Goal of the exercise :: Reproduce every line of the records below unchanged, character for character.

(Stored dataset items)
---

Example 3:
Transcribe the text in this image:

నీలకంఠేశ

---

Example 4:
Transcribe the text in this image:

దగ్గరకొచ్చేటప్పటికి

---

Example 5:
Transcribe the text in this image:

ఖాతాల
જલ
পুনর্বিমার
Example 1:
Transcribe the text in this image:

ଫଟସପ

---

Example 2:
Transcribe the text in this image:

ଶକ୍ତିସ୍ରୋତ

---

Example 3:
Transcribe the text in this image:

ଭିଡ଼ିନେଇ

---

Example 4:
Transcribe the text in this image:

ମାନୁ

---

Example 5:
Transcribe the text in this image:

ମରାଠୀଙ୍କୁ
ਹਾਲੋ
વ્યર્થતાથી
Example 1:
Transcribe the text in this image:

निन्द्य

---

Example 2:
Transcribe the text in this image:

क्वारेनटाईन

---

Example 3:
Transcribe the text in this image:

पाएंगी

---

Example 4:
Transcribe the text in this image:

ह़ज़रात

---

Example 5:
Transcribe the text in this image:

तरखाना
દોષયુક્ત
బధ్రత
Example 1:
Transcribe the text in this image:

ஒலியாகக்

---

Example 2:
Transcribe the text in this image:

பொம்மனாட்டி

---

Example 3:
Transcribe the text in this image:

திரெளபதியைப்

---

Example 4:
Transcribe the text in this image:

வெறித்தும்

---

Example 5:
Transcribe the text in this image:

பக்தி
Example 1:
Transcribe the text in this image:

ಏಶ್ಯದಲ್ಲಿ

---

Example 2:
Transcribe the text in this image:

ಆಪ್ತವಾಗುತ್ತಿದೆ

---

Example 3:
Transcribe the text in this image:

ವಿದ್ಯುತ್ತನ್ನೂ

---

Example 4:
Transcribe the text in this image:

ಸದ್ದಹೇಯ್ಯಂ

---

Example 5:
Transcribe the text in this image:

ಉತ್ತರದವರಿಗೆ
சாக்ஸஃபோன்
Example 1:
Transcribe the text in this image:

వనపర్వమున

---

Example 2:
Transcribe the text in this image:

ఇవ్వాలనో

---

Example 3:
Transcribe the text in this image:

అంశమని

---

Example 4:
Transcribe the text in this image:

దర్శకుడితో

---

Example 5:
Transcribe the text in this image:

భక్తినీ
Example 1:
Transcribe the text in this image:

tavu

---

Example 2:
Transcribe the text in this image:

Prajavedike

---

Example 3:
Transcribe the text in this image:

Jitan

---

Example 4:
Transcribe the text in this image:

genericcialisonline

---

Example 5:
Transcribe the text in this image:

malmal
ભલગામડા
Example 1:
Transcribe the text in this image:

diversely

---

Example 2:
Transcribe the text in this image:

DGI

Solution ::
---

Example 3:
Transcribe the text in this image:

నీలకంఠేశ

---

Example 4:
Transcribe the text in this image:

దగ్గరకొచ్చేటప్పటికి

---

Example 5:
Transcribe the text in this image:

ఖాతాల
જલ
পুনর্বিমার
Example 1:
Transcribe the text in this image:

ଫଟସପ

---

Example 2:
Transcribe the text in this image:

ଶକ୍ତିସ୍ରୋତ

---

Example 3:
Transcribe the text in this image:

ଭିଡ଼ିନେଇ

---

Example 4:
Transcribe the text in this image:

ମାନୁ

---

Example 5:
Transcribe the text in this image:

ମରାଠୀଙ୍କୁ
ਹਾਲੋ
વ્યર્થતાથી
Example 1:
Transcribe the text in this image:

निन्द्य

---

Example 2:
Transcribe the text in this image:

क्वारेनटाईन

---

Example 3:
Transcribe the text in this image:

पाएंगी

---

Example 4:
Transcribe the text in this image:

ह़ज़रात

---

Example 5:
Transcribe the text in this image:

तरखाना
દોષયુક્ત
బధ్రత
Example 1:
Transcribe the text in this image:

ஒலியாகக்

---

Example 2:
Transcribe the text in this image:

பொம்மனாட்டி

---

Example 3:
Transcribe the text in this image:

திரெளபதியைப்

---

Example 4:
Transcribe the text in this image:

வெறித்தும்

---

Example 5:
Transcribe the text in this image:

பக்தி
Example 1:
Transcribe the text in this image:

ಏಶ್ಯದಲ್ಲಿ

---

Example 2:
Transcribe the text in this image:

ಆಪ್ತವಾಗುತ್ತಿದೆ

---

Example 3:
Transcribe the text in this image:

ವಿದ್ಯುತ್ತನ್ನೂ

---

Example 4:
Transcribe the text in this image:

ಸದ್ದಹೇಯ್ಯಂ

---

Example 5:
Transcribe the text in this image:

ಉತ್ತರದವರಿಗೆ
சாக்ஸஃபோன்
Example 1:
Transcribe the text in this image:

వనపర్వమున

---

Example 2:
Transcribe the text in this image:

ఇవ్వాలనో

---

Example 3:
Transcribe the text in this image:

అంశమని

---

Example 4:
Transcribe the text in this image:

దర్శకుడితో

---

Example 5:
Transcribe the text in this image:

భక్తినీ
Example 1:
Transcribe the text in this image:

tavu

---

Example 2:
Transcribe the text in this image:

Prajavedike

---

Example 3:
Transcribe the text in this image:

Jitan

---

Example 4:
Transcribe the text in this image:

genericcialisonline

---

Example 5:
Transcribe the text in this image:

malmal
ભલગામડા
Example 1:
Transcribe the text in this image:

diversely

---

Example 2:
Transcribe the text in this image:

DGI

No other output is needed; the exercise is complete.